YOUR ASSIGNMENT: Starting at the top of the entries below, write out each line up to and including the one containing "8. Adjournment". Leave the pictures out.

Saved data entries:
★ ★ ★ ★ ★ ★ ★
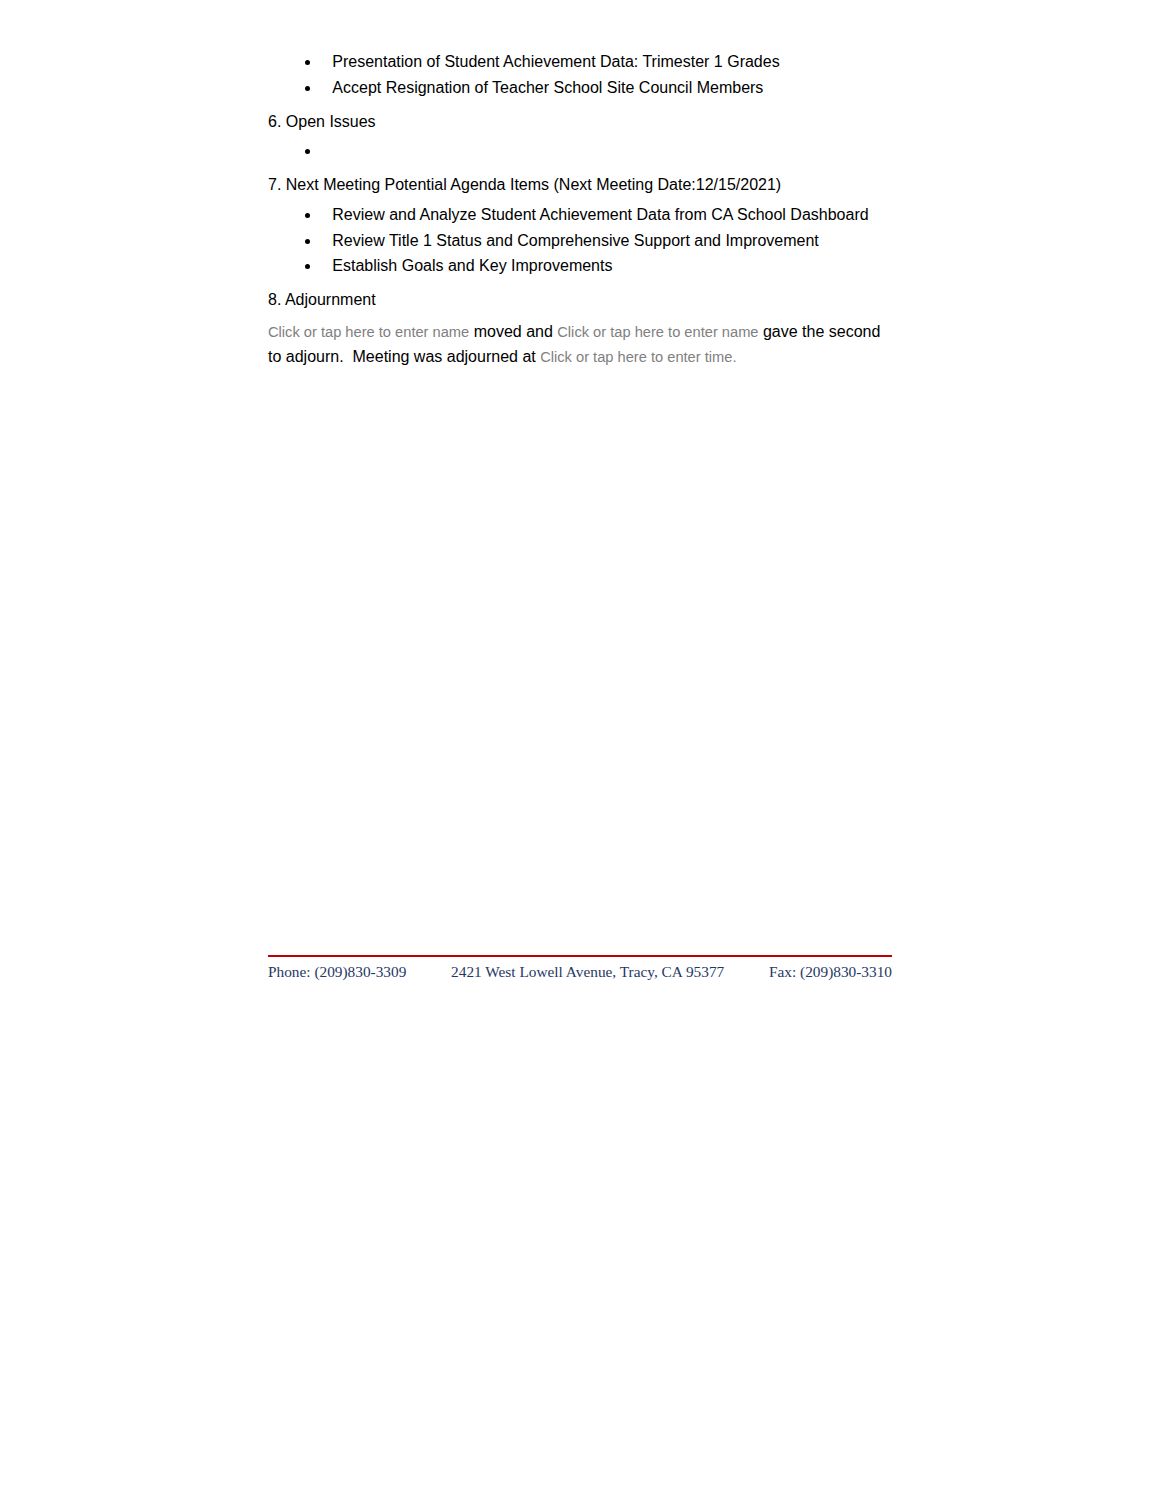Presentation of Student Achievement Data: Trimester 1 Grades
Accept Resignation of Teacher School Site Council Members
6. Open Issues
7. Next Meeting Potential Agenda Items (Next Meeting Date:12/15/2021)
Review and Analyze Student Achievement Data from CA School Dashboard
Review Title 1 Status and Comprehensive Support and Improvement
Establish Goals and Key Improvements
8. Adjournment
Click or tap here to enter name moved and Click or tap here to enter name gave the second to adjourn. Meeting was adjourned at Click or tap here to enter time.
Phone: (209)830-3309 2421 West Lowell Avenue, Tracy, CA 95377 Fax: (209)830-3310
★ ★ ★ ★ ★ ★ ★
THE COMPLETED TASK:
Presentation of Student Achievement Data: Trimester 1 Grades
Accept Resignation of Teacher School Site Council Members
6. Open Issues
7. Next Meeting Potential Agenda Items (Next Meeting Date:12/15/2021)
Review and Analyze Student Achievement Data from CA School Dashboard
Review Title 1 Status and Comprehensive Support and Improvement
Establish Goals and Key Improvements
8. Adjournment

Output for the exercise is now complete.